INPUT DATA:
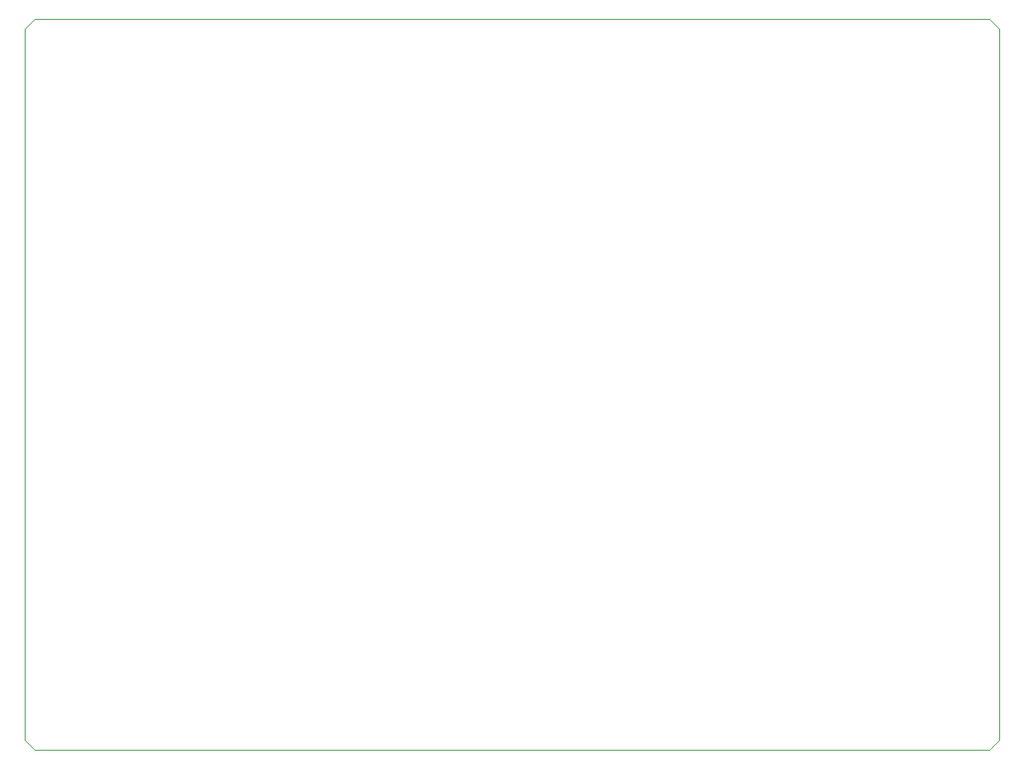
<source format=gbr>
%TF.GenerationSoftware,KiCad,Pcbnew,(5.1.9)-1*%
%TF.CreationDate,2021-05-25T12:28:25-04:00*%
%TF.ProjectId,Alarm Clock Kit,416c6172-6d20-4436-9c6f-636b204b6974,rev?*%
%TF.SameCoordinates,Original*%
%TF.FileFunction,Profile,NP*%
%FSLAX46Y46*%
G04 Gerber Fmt 4.6, Leading zero omitted, Abs format (unit mm)*
G04 Created by KiCad (PCBNEW (5.1.9)-1) date 2021-05-25 12:28:25*
%MOMM*%
%LPD*%
G01*
G04 APERTURE LIST*
%TA.AperFunction,Profile*%
%ADD10C,0.050000*%
%TD*%
G04 APERTURE END LIST*
D10*
X150000000Y-63500000D02*
X149000000Y-62500000D01*
X51000000Y-62500000D02*
X50000000Y-63500000D01*
X51000000Y-137500000D02*
X50000000Y-136500000D01*
X149000000Y-137500000D02*
X150000000Y-136500000D01*
X50000000Y-63500000D02*
X50000000Y-136500000D01*
X51000000Y-62500000D02*
X149000000Y-62500000D01*
X150000000Y-63500000D02*
X150000000Y-136500000D01*
X51000000Y-137500000D02*
X149000000Y-137500000D01*
M02*

</source>
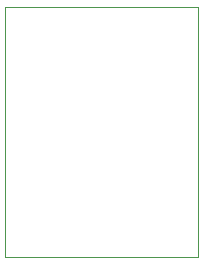
<source format=gbr>
%TF.GenerationSoftware,KiCad,Pcbnew,8.0.4*%
%TF.CreationDate,2024-09-15T22:21:47-03:00*%
%TF.ProjectId,PCBWay-Module_TA6586,50434257-6179-42d4-9d6f-64756c655f54,rev?*%
%TF.SameCoordinates,Original*%
%TF.FileFunction,Profile,NP*%
%FSLAX46Y46*%
G04 Gerber Fmt 4.6, Leading zero omitted, Abs format (unit mm)*
G04 Created by KiCad (PCBNEW 8.0.4) date 2024-09-15 22:21:47*
%MOMM*%
%LPD*%
G01*
G04 APERTURE LIST*
%TA.AperFunction,Profile*%
%ADD10C,0.100000*%
%TD*%
G04 APERTURE END LIST*
D10*
X138500000Y-67350000D02*
X154800000Y-67350000D01*
X154800000Y-88550000D01*
X138500000Y-88550000D01*
X138500000Y-67350000D01*
M02*

</source>
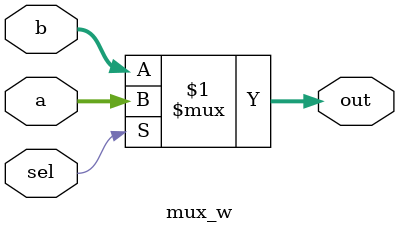
<source format=v>
module mux_w(a,b,sel,out);

input [31:0] a,b;
input sel;
output [31:0] out;

assign out = (sel) ? a : b;


endmodule
</source>
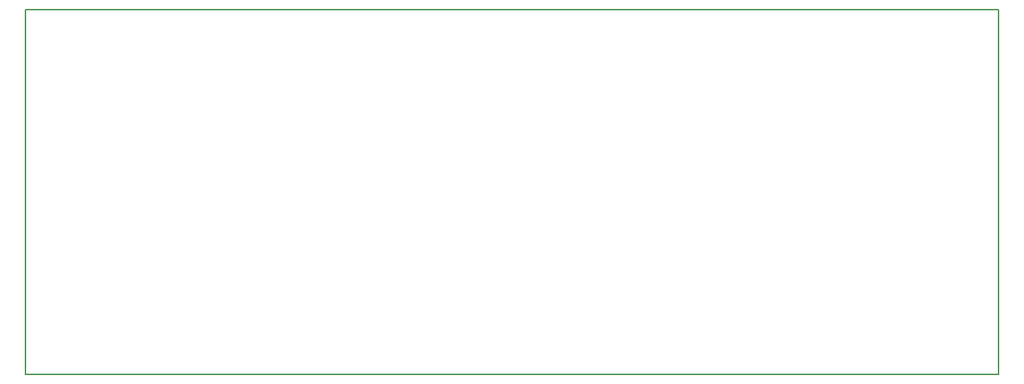
<source format=gbo>
G04 MADE WITH FRITZING*
G04 WWW.FRITZING.ORG*
G04 DOUBLE SIDED*
G04 HOLES PLATED*
G04 CONTOUR ON CENTER OF CONTOUR VECTOR*
%ASAXBY*%
%FSLAX23Y23*%
%MOIN*%
%OFA0B0*%
%SFA1.0B1.0*%
%ADD10R,4.724420X1.771650X4.708420X1.755650*%
%ADD11C,0.008000*%
%LNSILK0*%
G90*
G70*
G54D11*
X4Y1768D02*
X4720Y1768D01*
X4720Y4D01*
X4Y4D01*
X4Y1768D01*
D02*
G04 End of Silk0*
M02*
</source>
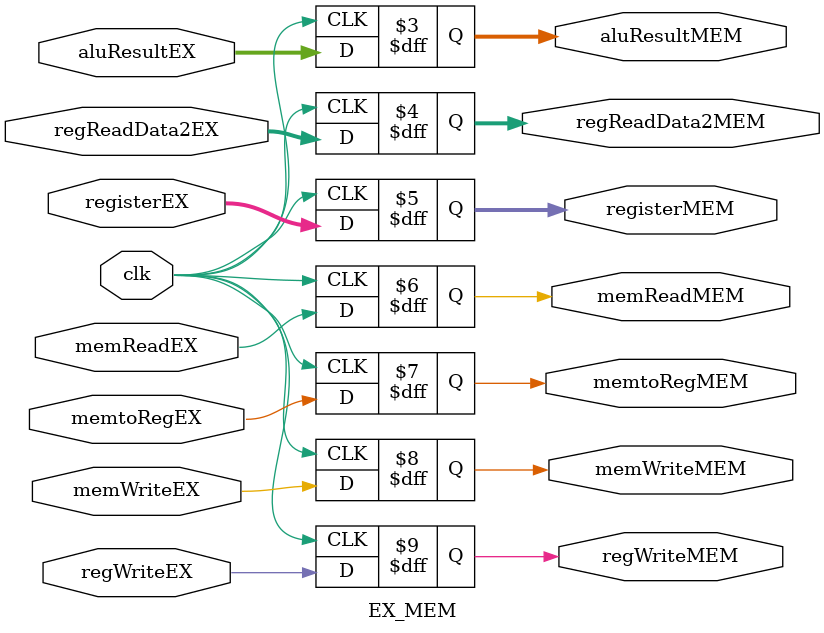
<source format=v>
`ifndef MODULE_EX_MEM
`define MODULE_EX_MEM

module EX_MEM (
    input               clk,

    input       [31:0]  aluResultEX,
                        regReadData2EX,
    input       [4:0]   registerEX,
    input               memReadEX,
                        memtoRegEX,
                        memWriteEX,
                        regWriteEX,

    output reg  [31:0]  aluResultMEM,
                        regReadData2MEM,
    output reg  [4:0]   registerMEM,
    output reg          memReadMEM,
                        memtoRegMEM,
                        memWriteMEM,
                        regWriteMEM
);

    initial begin
        aluResultMEM    = 32'b0;
        regReadData2MEM = 32'b0;
        registerMEM     = 5'b0;
        memReadMEM      = 1'b0;
        memtoRegMEM     = 1'b0;
        memWriteMEM     = 1'b0;
        regWriteMEM     = 1'b0;
    end

    always @ (posedge clk) begin
        aluResultMEM    <= aluResultEX;
        regReadData2MEM <= regReadData2EX;
        registerMEM     <= registerEX;
        memReadMEM      <= memReadEX;
        memtoRegMEM     <= memtoRegEX;
        memWriteMEM     <= memWriteEX;
        regWriteMEM     <= regWriteEX;
    end

endmodule // EX_MEM

`endif // MODULE_EX_MEM

</source>
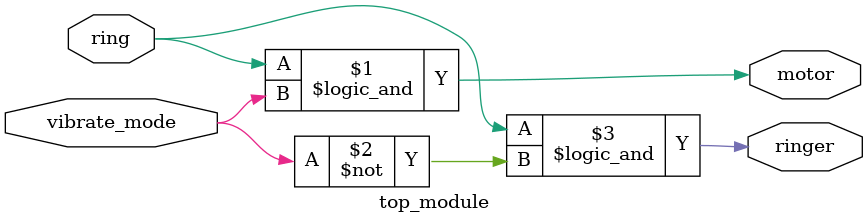
<source format=v>
module top_module (
    input wire ring,
    input wire vibrate_mode,
    output wire ringer,
    output wire motor
);
    // Control logic for motor and ringer
    assign motor = ring && vibrate_mode;
    assign ringer = ring && ~vibrate_mode;

endmodule
</source>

TASK OBJECTIVE: Every line containing the word "Created" should be copied from the material.

TASK ANSWER:
G04 Created by KiCad (PCBNEW (5.1.9)-1) date 2021-05-25 12:28:25*
G04 Created by KiCad (PCBNEW 8.0.4) date 2024-09-15 22:21:47*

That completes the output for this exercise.